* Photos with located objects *
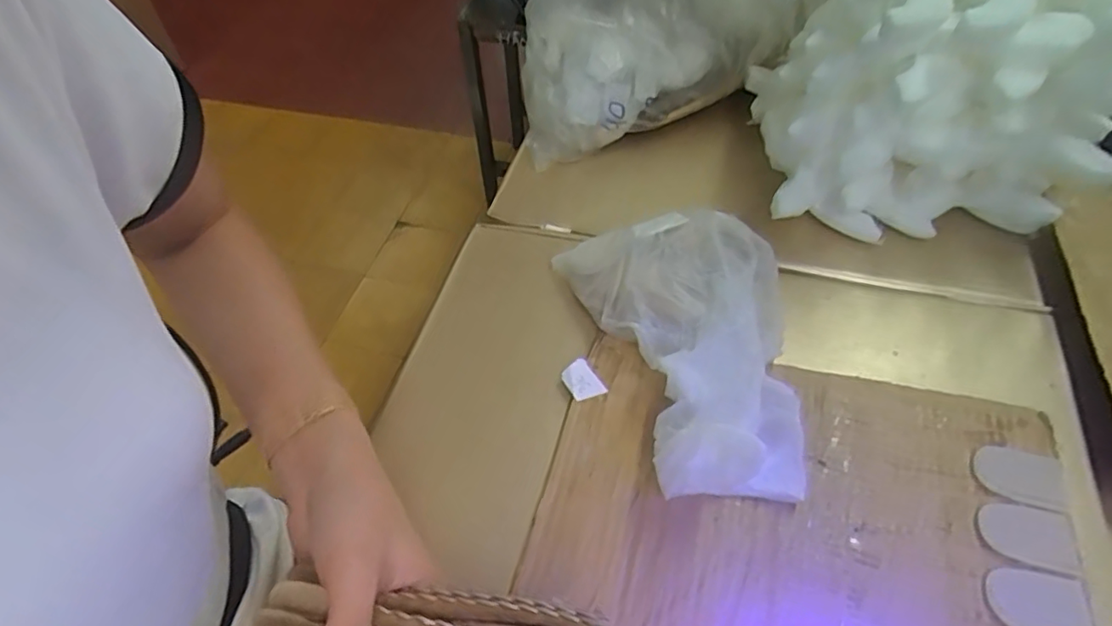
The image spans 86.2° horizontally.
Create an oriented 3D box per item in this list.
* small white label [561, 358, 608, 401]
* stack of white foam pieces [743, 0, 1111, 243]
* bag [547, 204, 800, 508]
[{"bbox_3d":[0.017,0.045,0.396,0.021,0.004,0.030,-27,56,-18],"label":"small white label"},{"bbox_3d":[0.287,-0.175,0.454,0.229,0.181,0.178,6,53,7],"label":"stack of white foam pieces"},{"bbox_3d":[0.102,0.005,0.390,0.146,0.066,0.224,-15,53,-9],"label":"bag"}]

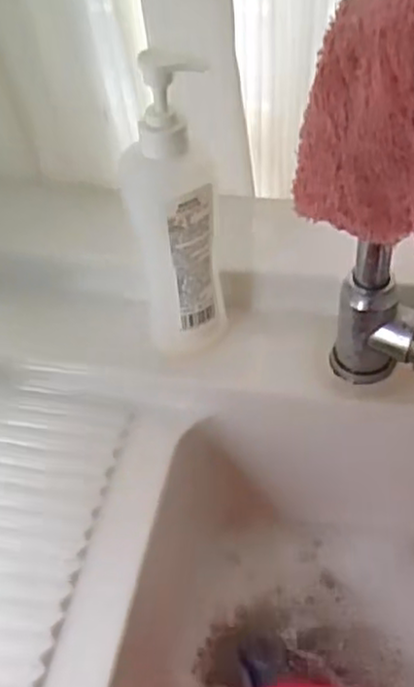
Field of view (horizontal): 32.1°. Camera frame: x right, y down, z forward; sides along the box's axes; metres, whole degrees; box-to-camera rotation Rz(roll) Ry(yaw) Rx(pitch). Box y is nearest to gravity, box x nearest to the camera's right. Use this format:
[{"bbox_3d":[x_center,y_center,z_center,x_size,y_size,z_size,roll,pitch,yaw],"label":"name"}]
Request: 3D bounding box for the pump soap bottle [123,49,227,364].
[{"bbox_3d":[-0.022,-0.077,0.485,0.059,0.216,0.045,-9,49,-2],"label":"pump soap bottle"}]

* TRY IT *
Write out the entries above verbatim; the pictures do not belong in your copy.

* RESULT OF THIS EXERCISE *
The image spans 86.2° horizontally.
Create an oriented 3D box per item in this list.
* small white label [561, 358, 608, 401]
* stack of white foam pieces [743, 0, 1111, 243]
* bag [547, 204, 800, 508]
[{"bbox_3d":[0.017,0.045,0.396,0.021,0.004,0.030,-27,56,-18],"label":"small white label"},{"bbox_3d":[0.287,-0.175,0.454,0.229,0.181,0.178,6,53,7],"label":"stack of white foam pieces"},{"bbox_3d":[0.102,0.005,0.390,0.146,0.066,0.224,-15,53,-9],"label":"bag"}]

Field of view (horizontal): 32.1°. Camera frame: x right, y down, z forward; sides along the box's axes; metres, whole degrees; box-to-camera rotation Rz(roll) Ry(yaw) Rx(pitch). Box y is nearest to gravity, box x nearest to the camera's right. Use this format:
[{"bbox_3d":[x_center,y_center,z_center,x_size,y_size,z_size,roll,pitch,yaw],"label":"name"}]
Request: 3D bounding box for the pump soap bottle [123,49,227,364].
[{"bbox_3d":[-0.022,-0.077,0.485,0.059,0.216,0.045,-9,49,-2],"label":"pump soap bottle"}]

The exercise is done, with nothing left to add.